→ **Directions**
1 – List every start time that the webinar announcement gives for the session, with its time zone.
2 – Carry the webinar announcement forward from its final sentence.

→ **Excerpt provided**
Higher and Better Content Imaging - Leveraging Advancements in Technology Towards Improved Applications for Imaging in Drug Discovery, Development, and Other R&D Applications
Nov 3, 2021
2:00 pm EDT / 7:00 pm GMT / 8:00 pm CET
Jeff Bylund, Ph.D.
Applications Manager, Stem Cell & Regenerative Medicine, Nikon Instruments Inc.
Niranj Chandrasekaran, Ph.D.
Senior Postdoctoral Associate, Broad Institute of MIT and Harvard University
In the first half of the webinar, we will focus on acquiring and processing good imaging data sets. This will include a discussion of recent advances in hardware and software technology that are making automated imaging workflows more accessible to researchers. The expanding scope of possible imaging applications (3D, organs-on-chips, cell paint, etc.) and turn-key automation options bring opportunities for nearly any research group to improve their workflow. We will also discuss the important role that AI plays in this exciting field.

Collection entries
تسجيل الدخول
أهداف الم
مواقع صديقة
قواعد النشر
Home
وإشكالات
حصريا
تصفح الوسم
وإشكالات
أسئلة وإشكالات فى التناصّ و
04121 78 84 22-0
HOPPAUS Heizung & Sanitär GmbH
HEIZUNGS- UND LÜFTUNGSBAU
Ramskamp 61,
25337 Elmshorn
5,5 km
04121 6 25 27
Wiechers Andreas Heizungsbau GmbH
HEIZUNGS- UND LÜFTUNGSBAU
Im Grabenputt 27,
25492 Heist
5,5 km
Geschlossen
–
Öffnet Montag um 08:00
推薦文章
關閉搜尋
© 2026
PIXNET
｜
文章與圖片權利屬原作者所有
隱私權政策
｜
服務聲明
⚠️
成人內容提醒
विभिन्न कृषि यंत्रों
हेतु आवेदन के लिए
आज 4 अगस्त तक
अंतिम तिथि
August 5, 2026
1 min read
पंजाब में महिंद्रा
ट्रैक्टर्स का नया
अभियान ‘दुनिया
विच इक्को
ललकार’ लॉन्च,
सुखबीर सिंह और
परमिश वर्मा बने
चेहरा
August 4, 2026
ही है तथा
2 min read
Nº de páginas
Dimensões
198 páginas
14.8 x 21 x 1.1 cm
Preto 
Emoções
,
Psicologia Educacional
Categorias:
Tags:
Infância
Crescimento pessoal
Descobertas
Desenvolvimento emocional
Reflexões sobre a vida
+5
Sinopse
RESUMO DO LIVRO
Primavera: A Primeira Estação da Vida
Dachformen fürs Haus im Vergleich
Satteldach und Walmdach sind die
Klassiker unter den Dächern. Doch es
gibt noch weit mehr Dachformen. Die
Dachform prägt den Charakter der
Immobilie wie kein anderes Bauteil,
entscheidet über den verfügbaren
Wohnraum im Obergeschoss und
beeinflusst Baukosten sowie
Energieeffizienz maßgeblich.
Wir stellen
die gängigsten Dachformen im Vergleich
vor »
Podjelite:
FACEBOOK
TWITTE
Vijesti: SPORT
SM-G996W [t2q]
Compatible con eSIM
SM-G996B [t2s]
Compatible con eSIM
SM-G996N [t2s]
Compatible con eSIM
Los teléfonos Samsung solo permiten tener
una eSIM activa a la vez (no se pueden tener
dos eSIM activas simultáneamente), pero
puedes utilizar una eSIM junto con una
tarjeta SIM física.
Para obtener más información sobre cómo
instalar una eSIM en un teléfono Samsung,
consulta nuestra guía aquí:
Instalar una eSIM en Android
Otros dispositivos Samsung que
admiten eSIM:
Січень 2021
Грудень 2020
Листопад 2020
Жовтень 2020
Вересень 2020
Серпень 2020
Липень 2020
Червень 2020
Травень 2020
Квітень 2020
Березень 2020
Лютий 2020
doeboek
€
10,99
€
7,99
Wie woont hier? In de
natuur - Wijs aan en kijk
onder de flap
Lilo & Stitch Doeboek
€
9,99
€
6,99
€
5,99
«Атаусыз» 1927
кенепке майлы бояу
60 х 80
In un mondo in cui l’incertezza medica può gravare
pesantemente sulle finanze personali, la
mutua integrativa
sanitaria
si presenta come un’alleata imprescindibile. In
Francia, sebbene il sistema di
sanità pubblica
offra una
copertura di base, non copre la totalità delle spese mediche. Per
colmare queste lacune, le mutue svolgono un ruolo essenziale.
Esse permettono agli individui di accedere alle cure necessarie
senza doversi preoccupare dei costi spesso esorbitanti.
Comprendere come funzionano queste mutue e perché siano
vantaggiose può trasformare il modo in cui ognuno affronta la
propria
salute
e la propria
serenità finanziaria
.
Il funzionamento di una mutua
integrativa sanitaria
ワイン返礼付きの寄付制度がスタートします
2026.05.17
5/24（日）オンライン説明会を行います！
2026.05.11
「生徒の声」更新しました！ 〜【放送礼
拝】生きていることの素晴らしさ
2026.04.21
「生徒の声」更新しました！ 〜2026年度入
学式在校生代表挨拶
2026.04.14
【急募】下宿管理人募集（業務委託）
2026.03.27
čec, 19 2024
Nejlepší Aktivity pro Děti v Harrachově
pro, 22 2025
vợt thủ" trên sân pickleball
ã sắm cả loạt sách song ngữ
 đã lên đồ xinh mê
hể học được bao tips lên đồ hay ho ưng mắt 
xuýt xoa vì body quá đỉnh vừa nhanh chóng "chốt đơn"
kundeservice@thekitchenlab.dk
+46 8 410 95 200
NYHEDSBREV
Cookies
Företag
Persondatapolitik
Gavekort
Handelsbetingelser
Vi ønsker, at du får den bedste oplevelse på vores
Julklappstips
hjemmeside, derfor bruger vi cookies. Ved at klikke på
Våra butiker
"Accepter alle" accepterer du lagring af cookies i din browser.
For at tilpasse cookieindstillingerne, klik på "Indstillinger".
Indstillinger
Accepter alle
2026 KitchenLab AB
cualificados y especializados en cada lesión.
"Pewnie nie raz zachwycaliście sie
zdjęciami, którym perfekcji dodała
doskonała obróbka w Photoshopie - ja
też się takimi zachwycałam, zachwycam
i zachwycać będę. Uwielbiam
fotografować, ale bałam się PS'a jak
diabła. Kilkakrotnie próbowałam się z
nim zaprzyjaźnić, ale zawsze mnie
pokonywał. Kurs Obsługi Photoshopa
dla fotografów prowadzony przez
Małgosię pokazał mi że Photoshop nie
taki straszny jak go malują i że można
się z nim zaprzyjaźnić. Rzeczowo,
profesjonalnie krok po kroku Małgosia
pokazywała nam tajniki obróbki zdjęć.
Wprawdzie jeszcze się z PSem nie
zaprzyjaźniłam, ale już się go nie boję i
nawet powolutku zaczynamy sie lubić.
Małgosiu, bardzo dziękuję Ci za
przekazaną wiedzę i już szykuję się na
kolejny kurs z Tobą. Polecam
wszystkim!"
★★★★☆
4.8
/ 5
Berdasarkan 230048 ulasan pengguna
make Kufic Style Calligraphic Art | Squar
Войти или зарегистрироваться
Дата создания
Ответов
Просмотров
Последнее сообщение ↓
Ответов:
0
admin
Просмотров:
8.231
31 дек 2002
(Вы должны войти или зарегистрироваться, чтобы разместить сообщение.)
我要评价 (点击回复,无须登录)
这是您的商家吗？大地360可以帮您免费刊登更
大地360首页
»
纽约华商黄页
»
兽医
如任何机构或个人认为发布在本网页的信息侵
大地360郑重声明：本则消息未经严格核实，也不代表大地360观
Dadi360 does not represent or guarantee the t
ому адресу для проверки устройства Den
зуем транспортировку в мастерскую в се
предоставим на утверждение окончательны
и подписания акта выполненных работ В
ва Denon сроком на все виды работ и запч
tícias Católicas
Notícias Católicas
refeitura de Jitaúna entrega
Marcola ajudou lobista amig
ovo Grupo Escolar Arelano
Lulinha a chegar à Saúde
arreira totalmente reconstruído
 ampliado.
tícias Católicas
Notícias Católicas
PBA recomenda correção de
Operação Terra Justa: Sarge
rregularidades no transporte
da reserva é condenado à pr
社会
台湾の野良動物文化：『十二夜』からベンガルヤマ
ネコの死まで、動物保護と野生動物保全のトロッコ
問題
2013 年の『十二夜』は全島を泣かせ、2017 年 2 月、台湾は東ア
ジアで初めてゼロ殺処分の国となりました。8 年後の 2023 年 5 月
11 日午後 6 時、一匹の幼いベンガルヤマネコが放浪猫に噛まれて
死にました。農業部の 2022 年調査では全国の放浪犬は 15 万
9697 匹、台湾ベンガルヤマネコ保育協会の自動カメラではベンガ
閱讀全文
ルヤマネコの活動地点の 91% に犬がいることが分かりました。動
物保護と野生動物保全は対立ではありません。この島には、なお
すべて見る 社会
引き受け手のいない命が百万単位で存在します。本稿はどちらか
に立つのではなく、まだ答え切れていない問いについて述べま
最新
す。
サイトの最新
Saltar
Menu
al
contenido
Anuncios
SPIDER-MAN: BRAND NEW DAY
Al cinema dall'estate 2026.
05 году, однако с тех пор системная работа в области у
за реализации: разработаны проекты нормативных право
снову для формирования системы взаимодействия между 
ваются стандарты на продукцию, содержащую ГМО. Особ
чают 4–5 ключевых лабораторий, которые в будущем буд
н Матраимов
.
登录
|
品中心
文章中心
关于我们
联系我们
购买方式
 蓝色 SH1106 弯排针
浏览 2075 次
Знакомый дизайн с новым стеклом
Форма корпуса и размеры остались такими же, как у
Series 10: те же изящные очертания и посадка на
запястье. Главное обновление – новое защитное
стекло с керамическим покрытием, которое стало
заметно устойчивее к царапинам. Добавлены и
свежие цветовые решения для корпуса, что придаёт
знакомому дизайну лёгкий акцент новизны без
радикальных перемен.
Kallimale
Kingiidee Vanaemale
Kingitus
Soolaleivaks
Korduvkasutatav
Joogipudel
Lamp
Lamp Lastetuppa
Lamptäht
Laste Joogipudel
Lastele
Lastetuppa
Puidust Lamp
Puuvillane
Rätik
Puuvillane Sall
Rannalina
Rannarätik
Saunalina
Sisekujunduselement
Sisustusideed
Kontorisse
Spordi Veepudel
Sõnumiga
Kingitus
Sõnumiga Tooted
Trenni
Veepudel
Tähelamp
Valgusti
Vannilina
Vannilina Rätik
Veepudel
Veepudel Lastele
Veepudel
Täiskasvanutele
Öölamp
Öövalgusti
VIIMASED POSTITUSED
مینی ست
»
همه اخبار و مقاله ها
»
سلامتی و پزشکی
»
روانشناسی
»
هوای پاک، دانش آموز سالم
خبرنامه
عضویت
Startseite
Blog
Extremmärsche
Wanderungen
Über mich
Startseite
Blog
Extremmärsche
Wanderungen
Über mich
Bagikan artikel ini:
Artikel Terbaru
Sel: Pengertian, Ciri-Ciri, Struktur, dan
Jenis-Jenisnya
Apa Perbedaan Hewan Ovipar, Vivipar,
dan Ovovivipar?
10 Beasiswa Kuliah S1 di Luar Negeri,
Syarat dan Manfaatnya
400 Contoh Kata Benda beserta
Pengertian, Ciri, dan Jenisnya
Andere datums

→ **Responses by task**
1 – 2:00 pm EDT, 7:00 pm GMT, 8:00 pm CET

2 –
In the second half of the webinar, we focus on maximizing imaging data sets using advanced analysis methods. Dr. Chandrasekaran (Broad Institute) will discuss how image-based profiling can transform drug discovery. Image-based profiling can be used to mine for relevant patterns, often revealing unexpected biological activity that is useful for many steps in the drug discovery process. Such applications include identifying disease-associated, screen-able phenotypes, understanding disease mechanisms and predicting a drug's activity or mechanism of action. Several of these applications have been recently validated and have moved into production mode within academia and the pharmaceutical industry. Additionally, novel computational technologies such as deep learning that better leverage image-based information hold promise for accelerating drug discovery.
This event will be hosted by the Nikon BioImaging Lab @ SmartLabs. Located in Cambridge, Massachusetts, the Nikon BioImaging Lab is a state-of-the-art imaging facility offering contract research services for cell-based assays.